_COMPITO DA SVOLGERE_: Nel testo sull'aiuto pubblico allo sviluppo riportato più sotto, il punto 3 chiede di destinare almeno il 50 per cento dell'aiuto ai Paesi meno sviluppati e agli Stati fragili dell'Africa. Spiega in una o due frasi il motivo che il testo dà per questa scelta.

_ESTRATTO DELLA FONTE_:
1) al fine di garantire il raggiungimento dall'obiettivo di spesa previsto dall'Agenda 2030 (0,7 per cento del reddito nazionale lordo), a proporre l'incremento delle risorse del bilancio statale destinate all'aiuto pubblico allo sviluppo (APS) nel triennio di programmazione 2019-2021, in modo da portare l'investimento pubblico ad almeno lo 0,5 per cento del reddito nazionale lordo entro il termine dell'attuale XVIII Legislatura;

2) a svolgere nell'ambito dell'Unione europea un ruolo guida nella definizione del prossimo quadro finanziario pluriennale (QFP), al fine di assicurare non solo un adeguato incremento delle risorse finanziarie destinate alla cooperazione, ma anche il loro prioritario utilizzo per gli obiettivi di sviluppo individuati come socialmente ed economicamente più remunerativi, a partire dall'istruzione e dalla protezione sociale;

3) a sostenere la destinazione di almeno il 50 per cento dell'aiuto allo sviluppo alle attività di cooperazione allo sviluppo e partenariato con i Paesi meno sviluppati e gli Stati fragili dell'Africa, nei quali si concentrano le più estese sacche di povertà estrema, con priorità per i programmi di sviluppo nei settori della sanità, dell'istruzione e della protezione sociale (che a loro volta abbiano nell'uguaglianza di genere un obiettivo significativo);

4) in ottemperanza agli impegni assunti dall'Italia a Dakar nel 2018, ad aumentare lo stanziamento in favore del partenariato mondiale per l'istruzione (GPE) per il triennio 2019-2021, in modo da assicurare a tutte le bambine e le ragazze dei 65 Paesi partner la possibilità di esprimere appieno il loro potenziale, a beneficio loro e dell'intera collettività;

5) allo scopo di amplificare l'impatto economico degli aiuti, a sostenere il rafforzamento dei finanziamenti multilaterali nel 2019 e negli anni successivi, attraverso l'aumento della dotazione finanziaria a disposizione dei meccanismi e delle istituzioni multilaterali per la cooperazione allo sviluppo;

6) a promuovere in sede comunitaria, a partire dal Consiglio europeo del 18 ottobre 2018, l'adozione di una politica di cooperazione allo sviluppo coerente e complementare fra gli Stati membri e le istituzioni europee, capace di riaffermare il ruolo dell'Unione europea quale area di pace e reciproca comprensione, nonché veicolo per l'affermazione della dignità umana, della democrazia, dei diritti umani e della partecipazione della società civile e, in definitiva, modello per uno sviluppo economicamente e socialmente sostenibile.

_DATI FORNITI_:
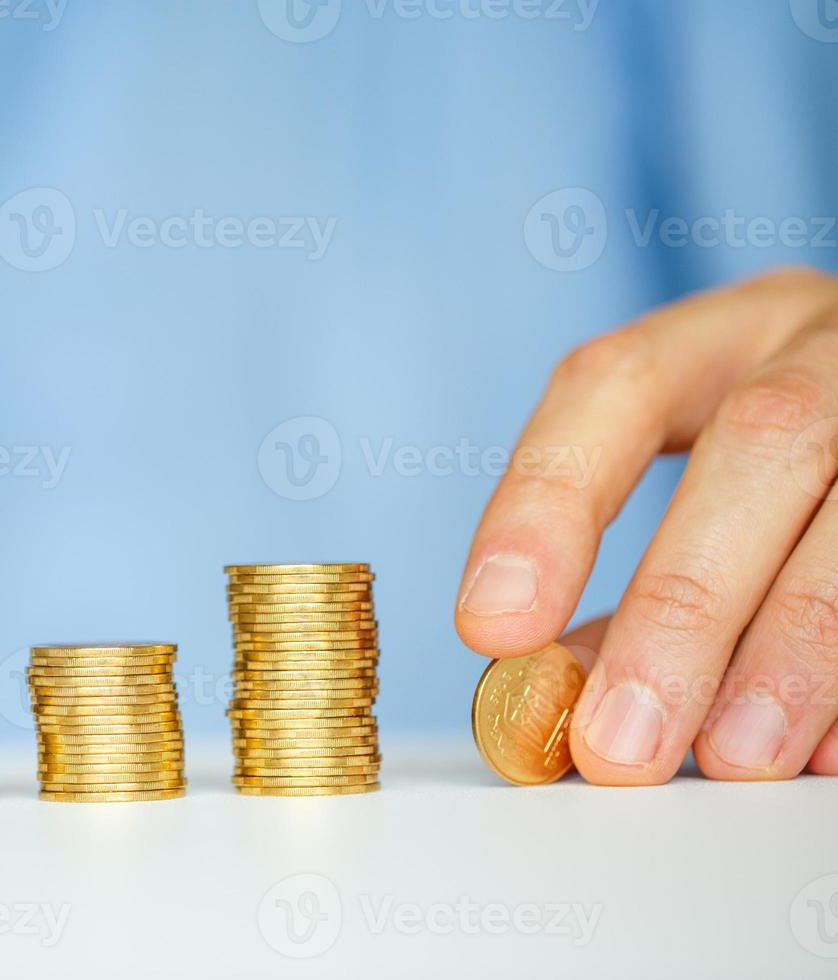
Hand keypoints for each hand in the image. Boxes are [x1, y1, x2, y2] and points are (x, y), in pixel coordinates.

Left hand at [456, 267, 837, 784]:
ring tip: (731, 756)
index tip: (493, 626)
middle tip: (620, 741)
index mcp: (720, 340)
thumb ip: (630, 581)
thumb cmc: (786, 473)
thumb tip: (558, 692)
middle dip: (680, 606)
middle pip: (759, 445)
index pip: (616, 387)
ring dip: (791, 651)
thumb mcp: (700, 482)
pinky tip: (824, 748)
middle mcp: (824, 347)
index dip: (548, 505)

_SOLUZIONE_: Il testo indica questi Paesi perché vi si concentrano le più estese sacche di povertà estrema.